>>>
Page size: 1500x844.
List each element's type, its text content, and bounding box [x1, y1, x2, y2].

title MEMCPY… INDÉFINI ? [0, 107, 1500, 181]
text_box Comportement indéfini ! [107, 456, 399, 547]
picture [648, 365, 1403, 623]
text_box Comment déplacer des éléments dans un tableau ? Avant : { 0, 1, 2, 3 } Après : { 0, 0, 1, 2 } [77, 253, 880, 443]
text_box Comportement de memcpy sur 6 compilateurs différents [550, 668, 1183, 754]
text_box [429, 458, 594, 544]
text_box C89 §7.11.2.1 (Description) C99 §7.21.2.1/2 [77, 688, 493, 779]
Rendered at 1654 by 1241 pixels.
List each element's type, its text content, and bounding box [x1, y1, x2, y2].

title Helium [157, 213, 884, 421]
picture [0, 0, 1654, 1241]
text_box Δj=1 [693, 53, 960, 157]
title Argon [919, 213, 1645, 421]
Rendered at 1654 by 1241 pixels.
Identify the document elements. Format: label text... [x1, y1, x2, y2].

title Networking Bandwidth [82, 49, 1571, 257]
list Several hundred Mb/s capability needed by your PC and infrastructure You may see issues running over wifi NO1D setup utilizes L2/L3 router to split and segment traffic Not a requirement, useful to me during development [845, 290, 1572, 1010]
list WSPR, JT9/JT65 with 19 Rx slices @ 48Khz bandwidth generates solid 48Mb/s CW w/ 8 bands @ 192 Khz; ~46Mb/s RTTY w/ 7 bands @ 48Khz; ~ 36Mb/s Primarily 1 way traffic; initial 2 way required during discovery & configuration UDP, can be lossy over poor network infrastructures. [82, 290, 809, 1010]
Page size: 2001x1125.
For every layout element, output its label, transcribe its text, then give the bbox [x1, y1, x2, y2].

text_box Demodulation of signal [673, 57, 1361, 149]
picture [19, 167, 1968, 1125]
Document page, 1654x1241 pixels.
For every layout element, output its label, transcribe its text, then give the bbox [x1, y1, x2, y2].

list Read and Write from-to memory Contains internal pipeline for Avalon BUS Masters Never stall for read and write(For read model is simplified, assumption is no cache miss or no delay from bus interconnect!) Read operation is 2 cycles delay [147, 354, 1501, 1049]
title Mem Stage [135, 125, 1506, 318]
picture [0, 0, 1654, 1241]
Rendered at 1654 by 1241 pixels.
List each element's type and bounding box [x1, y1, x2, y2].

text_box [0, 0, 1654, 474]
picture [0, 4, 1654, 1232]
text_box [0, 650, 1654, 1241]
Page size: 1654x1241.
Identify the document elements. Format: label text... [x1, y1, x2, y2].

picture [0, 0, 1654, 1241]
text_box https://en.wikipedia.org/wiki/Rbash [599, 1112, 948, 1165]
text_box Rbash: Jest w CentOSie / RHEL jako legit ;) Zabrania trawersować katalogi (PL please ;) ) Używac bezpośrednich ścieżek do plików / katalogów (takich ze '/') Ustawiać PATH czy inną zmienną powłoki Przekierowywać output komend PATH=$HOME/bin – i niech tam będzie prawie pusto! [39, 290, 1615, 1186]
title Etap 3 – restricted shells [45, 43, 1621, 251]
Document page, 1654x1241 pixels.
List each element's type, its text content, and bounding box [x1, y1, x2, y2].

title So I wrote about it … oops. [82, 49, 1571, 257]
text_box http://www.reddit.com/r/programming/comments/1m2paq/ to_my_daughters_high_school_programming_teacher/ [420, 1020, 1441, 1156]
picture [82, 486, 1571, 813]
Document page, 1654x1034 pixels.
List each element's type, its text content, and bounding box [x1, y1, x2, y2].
<<<
STATED PROBLEM: Put the rows above, from the first line through the line containing "text_box C89 §7.11.2.1", into a numbered list, leaving out blank lines.

CORRECT RESULT:
1. Page size: 1500x844.
2. List each element's type, its text content, and bounding box [x1, y1, x2, y2].
3. title MEMCPY… INDÉFINI ? [0, 107, 1500, 181]
4. text_box Comportement indéfini ! [107, 456, 399, 547]
5. picture [648, 365, 1403, 623]
6. text_box Comment déplacer des éléments dans un tableau ? Avant : { 0, 1, 2, 3 } Après : { 0, 0, 1, 2 } [77, 253, 880, 443]
7. text_box Comportement de memcpy sur 6 compilateurs différents [550, 668, 1183, 754]
8. text_box [429, 458, 594, 544]
9. text_box C89 §7.11.2.1 (Description) C99 §7.21.2.1/2 [77, 688, 493, 779]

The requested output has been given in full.